In announcing the verdict, Cooperman said he found problems with the prosecution’s case. He said some prosecution witnesses contradicted themselves, and he cited prior convictions and incarcerations of witnesses.
“At times, the testimony just didn’t make sense,” Cooperman said, according to a transcript released by his office.
He also cited the demeanor of some witnesses on the stand.
Bell was killed just before dawn on his wedding day, November 25, 2006. He and several friends were winding up an all-night bachelor party at the Kalua Club in Queens, a strip club that was under investigation by a NYPD undercover unit looking into complaints of guns, drugs and prostitution.

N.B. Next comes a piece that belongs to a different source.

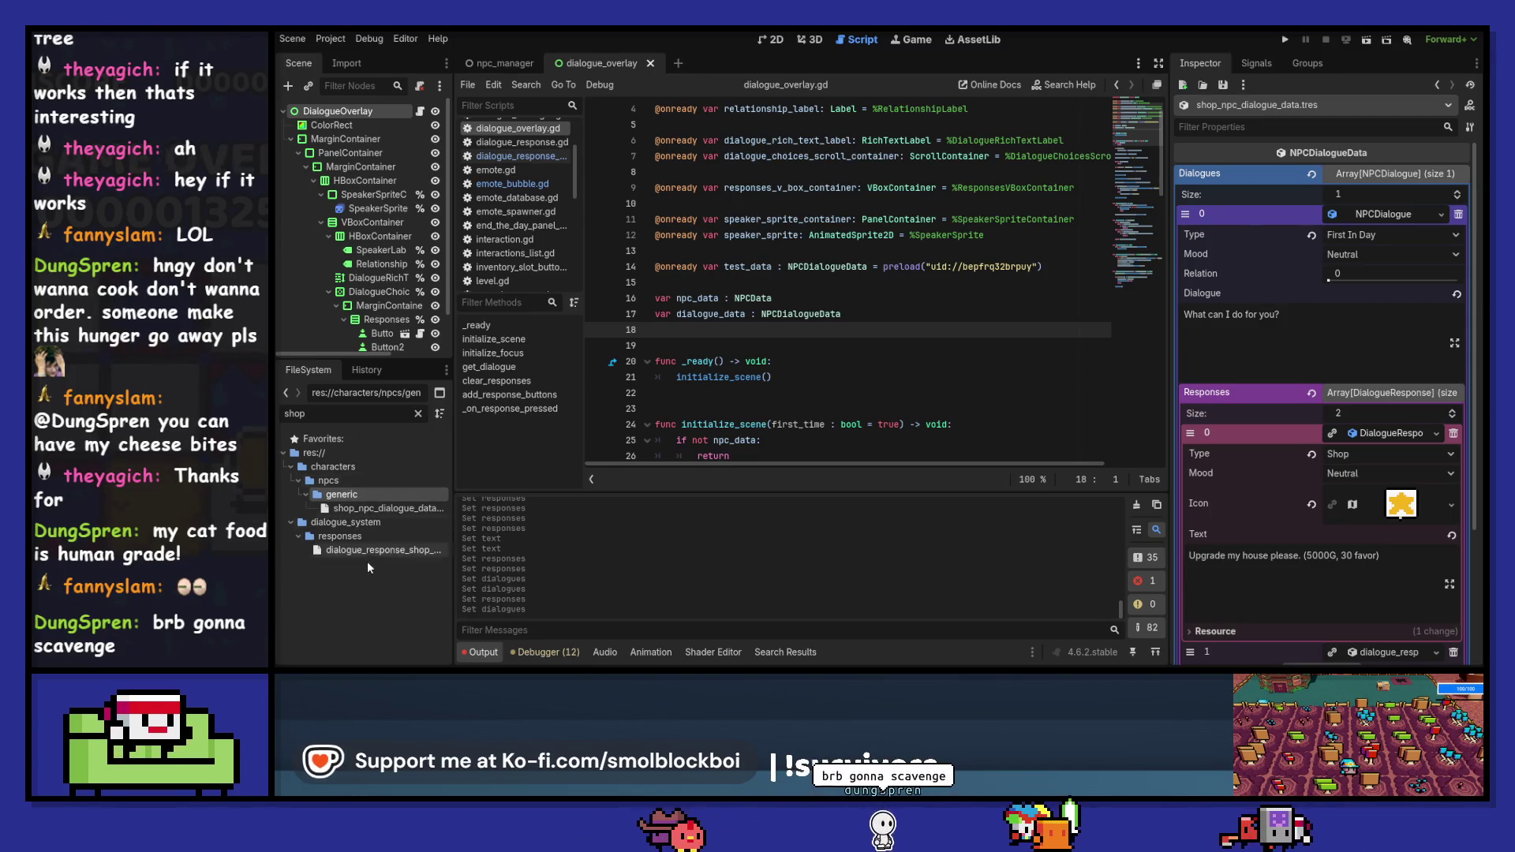
left_click(371, 553)
left_click(377, 508)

Undercover detectives were inside the club, and plainclothes officers were stationed outside.
Witnesses said that about 4 a.m., closing time, as Bell and his friends left the club, an argument broke out. Believing that one of Bell’s friends, Joseph Guzman, was going to get a gun from Bell’s car, one of the undercover detectives followed the men and called for backup.
What happened next was at the heart of the trial, prosecuted by the assistant district attorney in Queens.
Bell, Guzman and Trent Benefield got into the car, with Bell at the wheel. The detectives drew their weapons, said Guzman and Benefield, who testified that they never heard the plainclothes detectives identify themselves as police.
Bell was in a panic to get away from the armed men, his friends testified.
But the detectives thought Bell was trying to run down one of them, believed that their lives were in danger and started shooting, according to their lawyers.

A total of 50 bullets were fired by five NYPD officers. Only three were charged with crimes.
No gun was found near Bell or his friends.
Paultre Bell, Guzman and Benefield have filed a wrongful-death lawsuit in federal court that has been stayed pending the outcome of the criminal trial.
Federal prosecutors will conduct a review to determine whether there were any civil rights violations, Brown said.
Soon after Bell’s death, his fiancee changed her name to Nicole Paultre Bell. She is now raising the couple’s two daughters, ages 5 and 1.